Coronavirus: Philip Hammond says UK should start ‘reopening the economy’ as calls for lockdown exit plan mount
The ex-Cabinet minister’s intervention comes amid mounting pressure from Tory backbenchers.
Britain must start “reopening the economy” to avoid sustained damage from the coronavirus shutdown, former Chancellor Philip Hammond has warned.
The ex-Cabinet minister said the country would need to focus on “coexisting with this virus rather than conquering it”, as the Government grapples with how long to continue the strict curbs on daily life.
And he echoed Labour Party calls for ministers to set out its strategy for when curbs on movement may be lifted.
On Monday, Downing Street warned that easing the lockdown too soon could see the virus "begin to spread exponentially again".
But the Office for Budget Responsibility has warned that the UK economy is already set for a record contraction and a two-million-strong spike in unemployment between April and June on current plans.
"We need that route map" - former Chancellor Philip Hammond
Speaking at a virtual event organised by the Chatham House think tank, Mr Hammond said: “We’ve got to start reopening the economy and I think the sensible compromise is to reopen it around a set of conditions which assume that, for the time being, we are coexisting with this virus rather than conquering it.”
The former Chancellor warned that Britain’s economy would already be “different” after the criris, with international trade “hugely challenged” by the impact of the virus.
And he urged ministers to give businesses a clear indication of how various lockdown measures might be eased.
“We don’t know whether there’s going to be a vaccine or a cure,” he said. “We don’t know whether we’re going to have to reopen with the virus still in place.
“But how we manage that gradual reopening and how prepared business is for it will determine how quickly we can respond.

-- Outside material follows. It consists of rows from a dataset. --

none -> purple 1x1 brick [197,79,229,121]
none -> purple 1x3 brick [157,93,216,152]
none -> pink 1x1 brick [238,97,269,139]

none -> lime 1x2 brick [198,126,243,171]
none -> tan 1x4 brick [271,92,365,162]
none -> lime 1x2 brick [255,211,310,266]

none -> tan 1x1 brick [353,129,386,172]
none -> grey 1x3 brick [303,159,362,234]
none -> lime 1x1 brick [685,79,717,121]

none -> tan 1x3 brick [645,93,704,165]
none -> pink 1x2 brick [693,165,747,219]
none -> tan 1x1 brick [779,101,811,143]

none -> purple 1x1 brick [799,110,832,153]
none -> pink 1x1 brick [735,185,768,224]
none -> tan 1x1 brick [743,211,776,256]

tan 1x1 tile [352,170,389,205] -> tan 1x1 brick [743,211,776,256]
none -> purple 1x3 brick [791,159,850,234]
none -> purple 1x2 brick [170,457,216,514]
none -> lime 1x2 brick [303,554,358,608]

So we need that route map.”
He added: “This is a £2 trillion economy. You can’t spin it up overnight from nothing.”
Mr Hammond meanwhile warned that the public’s focus would shift towards the economic toll of the crisis once the immediate health impact had been brought under control.

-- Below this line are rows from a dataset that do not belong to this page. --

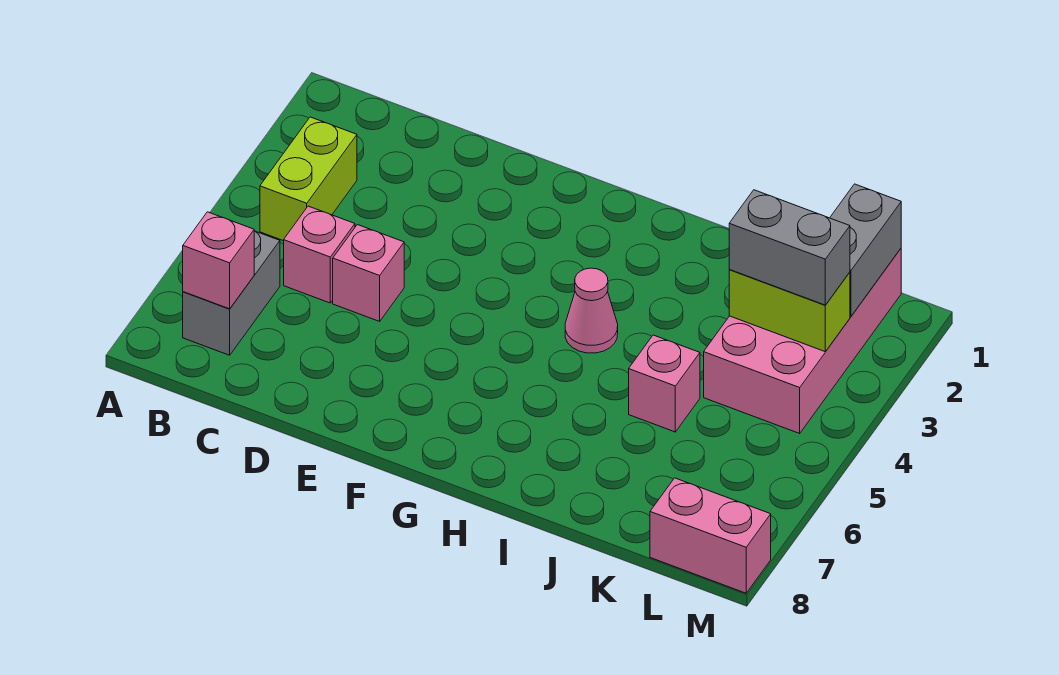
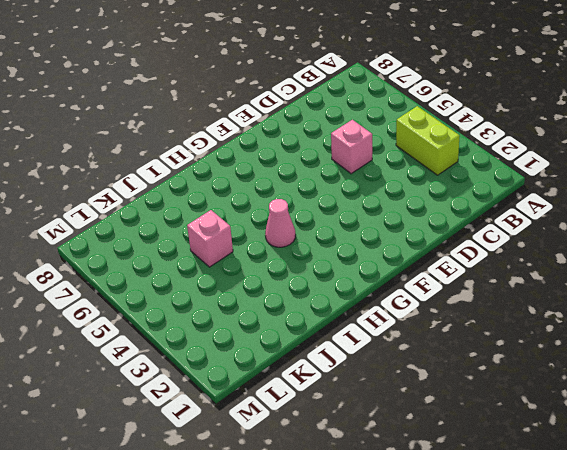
none -> grey 1x2 brick [183,231,280,355]
none -> pink 1x1 brick [284,206,355,303]
none -> pink 2x4 brick [704,249,901,433]

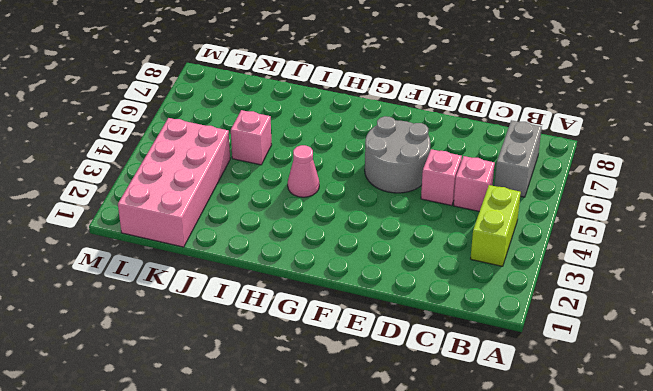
grey 2x2 round brick [365,116,430,193] -> none
none -> pink 1x2 brick [650,478,771,593]
none -> pink 1x1 brick [183,212,254,309]
none -> lime 1x2 brick [729,269,850,352]

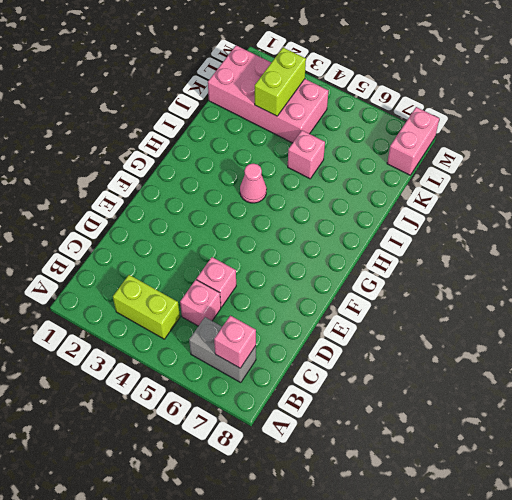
none -> grey 1x2 brick [830,184,901,316]
none -> grey 1x2 brick [729,190,850,305]

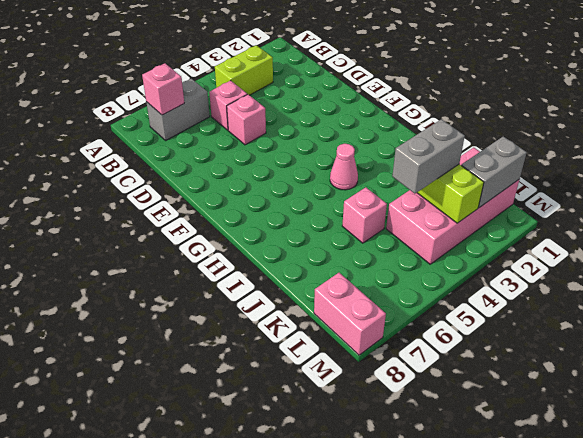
grey 1x2 brick [392,119,465,194] -> grey 1x2 brick turned to [729,190,850,305]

And he said people would then “expect their governments to be ready to respond to that phase of the crisis as effectively as they responded to the acute health phase of the crisis”.
The former Chancellor - who pressed for a close post-Brexit relationship with the EU when he was in the Cabinet - also said it would be “unwise” for the Government to continue to push for divergnce from the bloc this year.
Number 10 has been adamant that the existing Brexit transition period, which sees Britain maintain a close trading relationship with the EU until the end of 2020, will not be extended.
But Mr Hammond said a “second potential shock” within the space of a year could leave Britain an “uncompetitive advantage” as he called on the two sides to strike an “interim trade arrangement” while the crisis continues.
The intervention from the Conservative former Cabinet minister comes amid mounting pressure from some Tory backbenchers to get the economy moving again.
Ex-Environment Secretary Theresa Villiers told The Times that the economic damage of the lockdown could be “catastrophic”.
“It's so vital that we do find a way to let the economy start to come out of what is effectively a medically induced coma - the longer we leave it, there are simply going to be thousands of businesses that won’t survive,” she said.
But The Sun reports that the UK is likely to face a “very long path” out of the restrictive measures, amid concern that while the virus is spreading slower in the wider community, it continues to trasmit rapidly in care homes and hospitals.
One senior figure told the paper: “We will try a bit at a time, and then pause, so we can see what effect that has on the transmission rate. The pace will be very gradual.”